After a couple of minutes two arms embraced me, a hand found its way to my crotch.
“That video made me feel horny,” Chanya whispered, pulling my shorts down. “When am I going to meet her?”
“Tomorrow if not sooner,” I said, turning and slipping my hands under her T-shirt.
Afterward I gave a sigh-actually, if I recall correctly we both sighed at the same time. I had to go back to the station and she wanted to return to the webpage she was designing. There was a twinkle in our eyes, though, as we said goodbye. That was quite a video so early in the afternoon.
“So, I’ll tell Krom she can come visit…”
“Anytime,” Chanya said. Now she was relaxed enough to add, “My schedule is pretty free for the rest of the year.”
–
At the station I found a serious buzz among staff and cops that I didn’t have time to inquire about because Manny called me on the internal line.
“The boss wants you, now.”
–
Once again Vikorn was staring out of his window, this time leaning against the frame (a neutral message, this: something happening somewhere else that, no matter how important in the abstract sense, did not rank in his personal value structure).
“You heard the news?” he asked without turning.
“No. I only just got back.”
“There was an explosion at Klong Toey Slum early this morning. Somehow it didn’t get reported in the media-so far. We heard about it on the grapevine a few hours ago.”
“Explosion? As in a bomb?”
“Probably-nobody seems to know yet.” He turned to stare at me for a moment. “Not our patch. Not our problem.”
“No,” I said. I did not say, So why did you send for me?

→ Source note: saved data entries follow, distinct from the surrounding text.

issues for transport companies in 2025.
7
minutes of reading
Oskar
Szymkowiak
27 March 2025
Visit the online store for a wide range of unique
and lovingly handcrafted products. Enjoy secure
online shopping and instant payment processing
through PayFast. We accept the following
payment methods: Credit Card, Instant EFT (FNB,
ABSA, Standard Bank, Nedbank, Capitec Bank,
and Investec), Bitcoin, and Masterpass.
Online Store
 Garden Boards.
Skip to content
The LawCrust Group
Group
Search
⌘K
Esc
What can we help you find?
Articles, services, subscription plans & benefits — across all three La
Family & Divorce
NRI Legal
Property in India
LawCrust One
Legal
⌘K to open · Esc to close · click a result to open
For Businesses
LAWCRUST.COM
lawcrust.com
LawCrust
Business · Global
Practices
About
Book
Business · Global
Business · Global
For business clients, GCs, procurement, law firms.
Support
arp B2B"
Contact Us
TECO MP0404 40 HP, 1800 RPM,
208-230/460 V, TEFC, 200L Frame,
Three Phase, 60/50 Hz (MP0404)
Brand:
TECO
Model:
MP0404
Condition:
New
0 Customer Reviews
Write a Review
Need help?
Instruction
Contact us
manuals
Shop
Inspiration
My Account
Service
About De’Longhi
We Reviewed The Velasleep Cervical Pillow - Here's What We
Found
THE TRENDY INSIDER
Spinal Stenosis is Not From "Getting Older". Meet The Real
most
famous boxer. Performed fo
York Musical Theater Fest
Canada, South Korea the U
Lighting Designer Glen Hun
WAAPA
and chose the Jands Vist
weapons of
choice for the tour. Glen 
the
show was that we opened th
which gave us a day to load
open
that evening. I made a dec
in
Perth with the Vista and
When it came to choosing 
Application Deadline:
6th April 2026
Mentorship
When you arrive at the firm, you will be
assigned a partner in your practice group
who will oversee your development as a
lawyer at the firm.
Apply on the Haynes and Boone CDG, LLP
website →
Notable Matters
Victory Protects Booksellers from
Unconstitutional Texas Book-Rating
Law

A pause, then: “That moron Lotus Bud called me.” Lotus Bud, usually abbreviated to LB, was the sergeant who ran the slum, more or less single-handed.
“Yes.”
“He said he found something of yours there, among the debris.”
“Huh? Mine? I haven’t been to KTC for years.”
“Whatever. He says he can’t hold it for long but it might be confidential.”
“Hold what?”
“He didn’t say. But you know what he’s like-a moron, but a cunning one. And that’s the first time he’s called me for about a decade-so I suppose you’d better take it seriously.”
“Yes, sir,” I said. I did not move, though. This is a tactic I developed years ago to solve the problem of the boss who doesn’t answer questions. He returned to his desk and pretended to get on with some paperwork, while I waited. When he engaged my eyes I said, “It’s related, isn’t it? It must be, or you wouldn’t be bothering with it.”
He started to say, Related to what? then grunted. “You don’t want to know, not yet.”
“I do.”
He sat silent for a long time, looking at me as if he could not decide what I was, a pawn to be sacrificed in a war game, or one of the few people he’s ever been close to. He coughed. “I think Inspector Krom told you how sensitive your case is right now.” He covered his embarrassment by turning pompous. “A certain power unit north of here is interested in the progress of your inquiry. From time to time they”-here he dumped pomposity to reveal anger-“throw me a little hint or two. Just get over there, will you?”
“Yessir,” I said. Such is the nature of the feudal mind that I am saddened my lord and master has been brought under the heel of a foreign power. I ought to be delighted at the possibilities of freedom that are opening up before my eyes, but I’m not. Anyway, foreign powers never really bring freedom, only chaos. Isn’t that true, R?